--- START ---
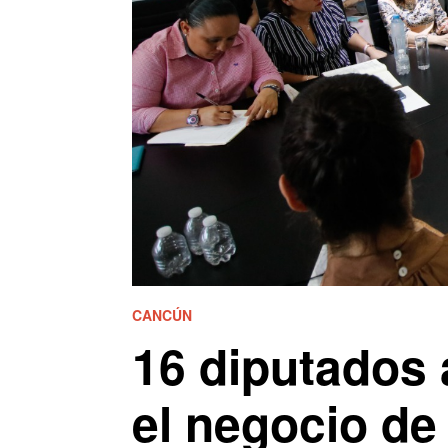
CANCÚN
16 diputados 
el negocio d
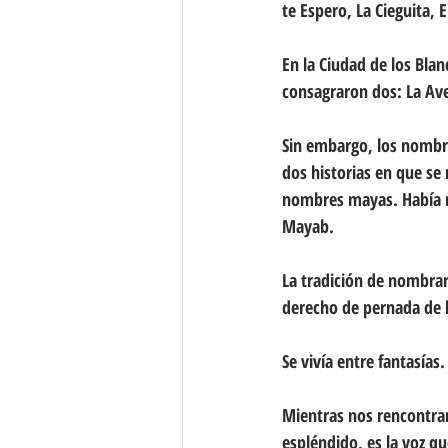
te Espero, La Cieguita, E
En la Ciudad de los Bla
consagraron dos: La Aven
Sin embargo, los nombre
dos historias en que se
nombres mayas. Había m
Mayab. 
La tradición de nombrar
derecho de pernada de 
Se vivía entre fantasías
Mientras nos rencontra
espléndido, es la voz q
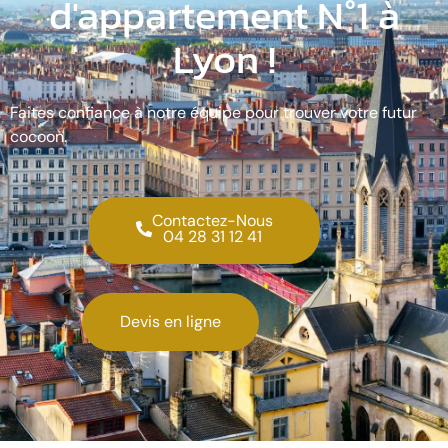
d'appartement N°1 à
Lyon !
Faites confiance à notre équipe pour trouver votre futur
cocoon.
Contactez-Nous
04 28 31 12 41
Devis en ligne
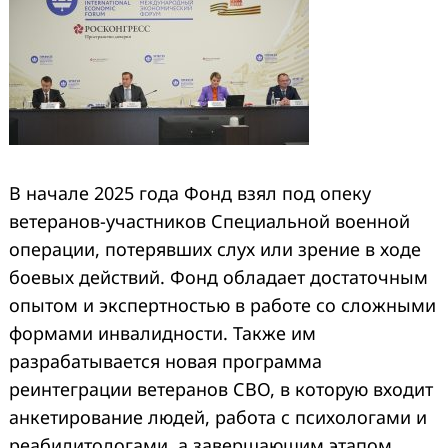
В начале 2025 года Фонд взял под опеку
ветеранов-участников Специальной военной
операции, потерявших слух или зрение в ходе
боевых действий. Фонд обладает достаточным
опытом и экспертностью в работе со сложными
формами инвалидности. Также им
разрабатывается новая программа
реинтеграции ветеранов СВО, в которую входит
анкетирование людей, работа с психологами и
реабилитологами, а завершающим этапом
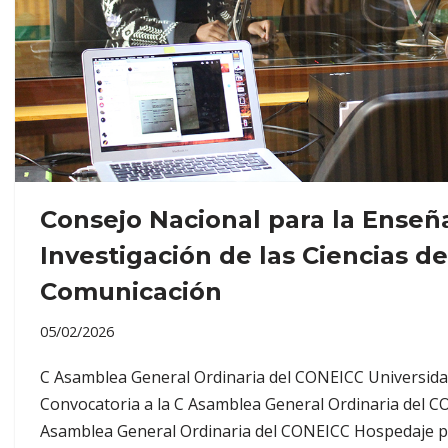
Consejo Nacional para la Enseña
Investigación de las Ciencias de
Comunicación
05/02/2026
C Asamblea General Ordinaria del CONEICC Universida
Convocatoria a la C Asamblea General Ordinaria del C
Asamblea General Ordinaria del CONEICC Hospedaje p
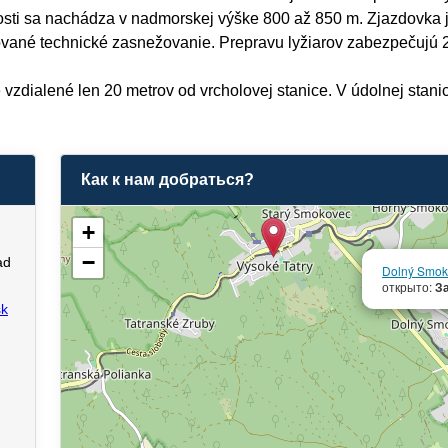
osti sa nachádza v nadmorskej výške 800 až 850 m. Zjazdovka je
dované technické zasnežovanie. Prepravu lyžiarov zabezpečujú 
vzdialené len 20 metrov od vrcholovej stanice. V údolnej stani
Как к нам добраться?
+
−
ad
Dolný Smok
открыто:
З
sk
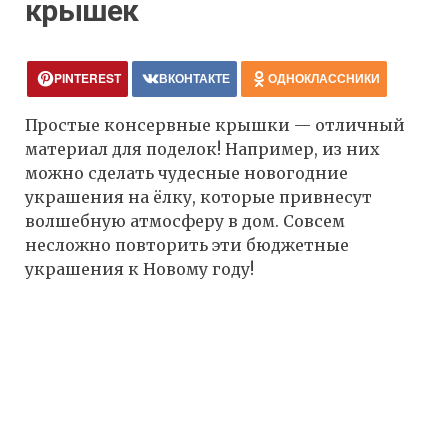
крышек
PINTEREST
ВКОНТАКТЕ
ОДНОКЛАССНИКИ
Простые консервные крышки — отличный
материал для поделок! Например, из них
можно сделать чудесные новогодние
украшения на ёлку, которые привнесут
волшебную атмосферу в дом. Совсем
несложно повторить эти бюджетные
украшения к Новому году!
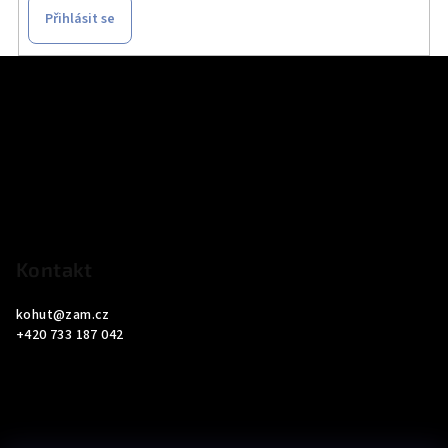
Přihlásit se
Z
á
p
a
t
í
Kontakt
kohut
@
zam.cz
+420 733 187 042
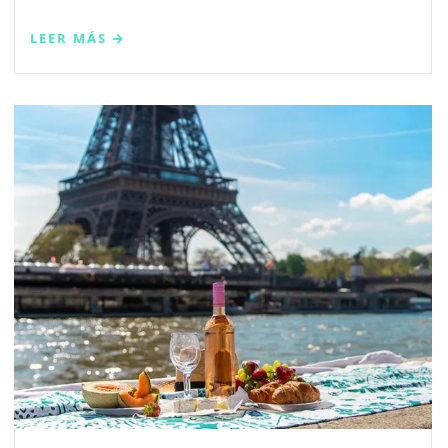
LEER MÁS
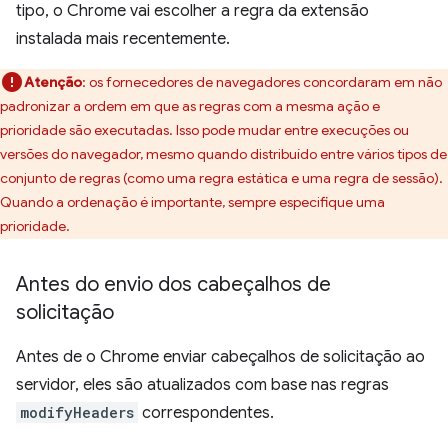
tipo, o Chrome vai escolher a regra da extensão
instalada mais recentemente.
Atenção
:
os fornecedores de navegadores concordaram em não
padronizar a ordem em que as regras com a mesma ação e
prioridade são executadas. Isso pode mudar entre execuções ou
versões do navegador, mesmo quando distribuído entre vários tipos de
conjunto de regras (como uma regra estática e uma regra de sessão).
Quando a ordenação é importante, sempre especifique uma
prioridade.
Antes do envio dos cabeçalhos de
solicitação
Antes de o Chrome enviar cabeçalhos de solicitação ao
servidor, eles são atualizados com base nas regras
modifyHeaders
correspondentes.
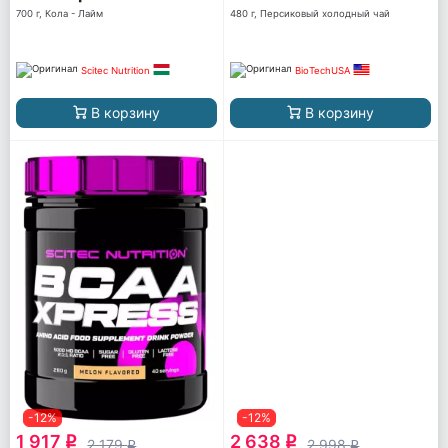
700 г, Кола - Лайм
480 г, Персиковый холодный чай
Scitec Nutrition
BioTechUSA
В корзину
В корзину
-12%
-12%
1 917
2 638
q
q
2 179
2 998
q
q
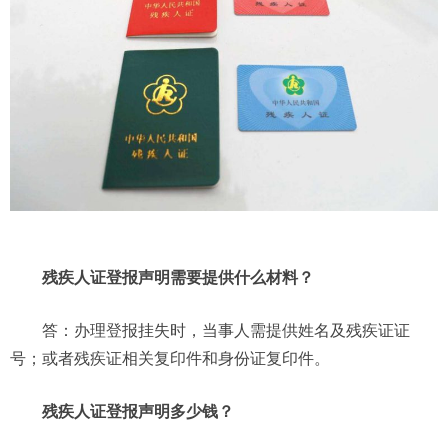
残疾人证登报声明需要提供什么材料？
答：办理登报挂失时，当事人需提供姓名及残疾证证
号；或者残疾证相关复印件和身份证复印件。
残疾人证登报声明多少钱？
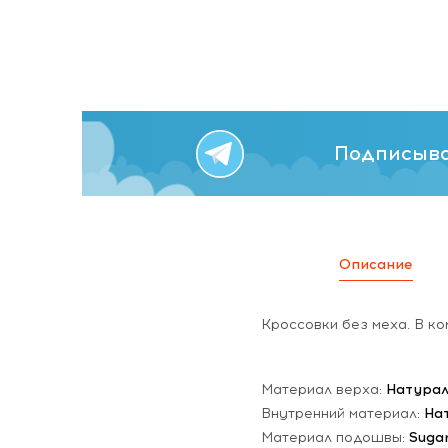
Подписыва
Описание
Кроссовки без меха. В ко
Материал верха:
Натурал
Внутренний материал:
На
Материал подошвы:
Suga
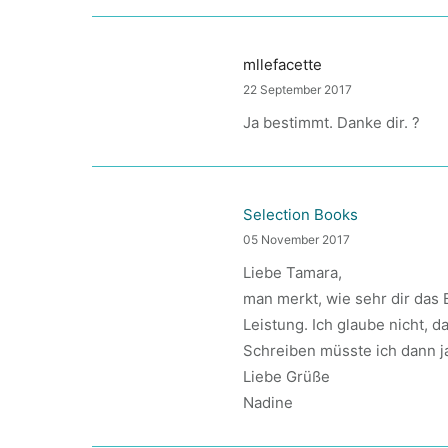
mllefacette
22 September 2017
Ja bestimmt. Danke dir. ?
Selection Books
05 November 2017
Liebe Tamara,
man merkt, wie sehr dir das 
Leistung. Ich glaube nicht, 
Schreiben müsste ich dann ja
Liebe Grüße
Nadine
--- END ---
Problem details >> Rewrite the text read from every item above, replacing "Chrome" with "Firefox" and keeping everything else the same. Leave out the pictures.

Answer section >>
CANCÚN
16 diputados 
el negocio d
te Espero, La Cieguita, E
En la Ciudad de los Bla
consagraron dos: La Aven
Sin embargo, los nombre
dos historias en que se
nombres mayas. Había m
Mayab. 
La tradición de nombrar
derecho de pernada de 
Se vivía entre fantasías
Mientras nos rencontra
espléndido, es la voz q
d'appartement N°1 à
Lyon !
Faites confiance à notre équipe pour trouver votre futur
cocoon.
Contactez-Nous
04 28 31 12 41
Devis en ligne
В начале 2025 года Фонд взял под опеку
ветеранов-участников Специальной военной
операции, потерявших слух или зрение в ходе
боевых действий. Фонд обладает достаточным
опытом и экспертностью в работе со сложными
формами инвалидности. Также им
разрабатывается новая программа
реинтеграции ветеранов СВО, в которую входит
анкетирование людей, работа с психологами и
реабилитологами, а завершающим этапом
Consejo Nacional para la Enseña
Investigación de las Ciencias de
Comunicación
05/02/2026
C Asamblea General Ordinaria del CONEICC Universida
Convocatoria a la C Asamblea General Ordinaria del C
Asamblea General Ordinaria del CONEICC Hospedaje p
osti sa nachádza v nadmorskej výške 800 až 850 m. Zjazdovka je
dované technické zasnežovanie. Prepravu lyžiarov zabezpečujú 
vzdialené len 20 metrov od vrcholovej stanice. V údolnej stani
Как к нам добраться?
+
−
ad
Dolný Smok
открыто:
З
sk
крышек
PINTEREST
ВКОНТАКТЕ
ОДНОКЛАССНИКИ
Простые консервные крышки — отличный
материал для поделок! Например, из них
можно сделать чудесные новогодние
украшения на ёлку, которые привнесут
волшебную атмосферу в дом. Совсем
несложно повторить эти бюджетные
украшения к Новому году!
Přihlásit se
Z
á
p
a
t
í
Kontakt
kohut
@
zam.cz
+420 733 187 042
LEER MÁS
tipo, o Firefox vai escolher a regra da extensão
instalada mais recentemente.
Atenção
:
os fornecedores de navegadores concordaram em não
padronizar a ordem em que as regras com a mesma ação e
prioridade são executadas. Isso pode mudar entre execuções ou
versões do navegador, mesmo quando distribuído entre vários tipos de
conjunto de regras (como uma regra estática e uma regra de sessão).
Quando a ordenação é importante, sempre especifique uma
prioridade.
Antes do envio dos cabeçalhos de
solicitação
Antes de o Firefox enviar cabeçalhos de solicitação ao
servidor, eles são atualizados com base nas regras
modifyHeaders
correspondentes.
700 г, Кола - Лайм
480 г, Персиковый холодный чай
Scitec Nutrition
BioTechUSA
В корзину
В корзину
-12%
-12%
1 917
2 638
q
q
2 179
2 998
q
q
残疾人证登报声明需要提供什么材料？
答：办理登报挂失时，当事人需提供姓名及残疾证证
号；或者残疾证相关复印件和身份证复印件。
残疾人证登报声明多少钱？
Подписыва
Описание
Кроссовки без меха. В ко
Материал верха:
Натурал
Внутренний материал:
На
Материал подошвы:
Suga
mllefacette
22 September 2017
Ja bestimmt. Danke dir. ?
Selection Books
05 November 2017
Liebe Tamara,
man merkt, wie sehr dir das 
Leistung. Ich glaube nicht, 
Schreiben müsste ich dann ja
Liebe Grüße
Nadine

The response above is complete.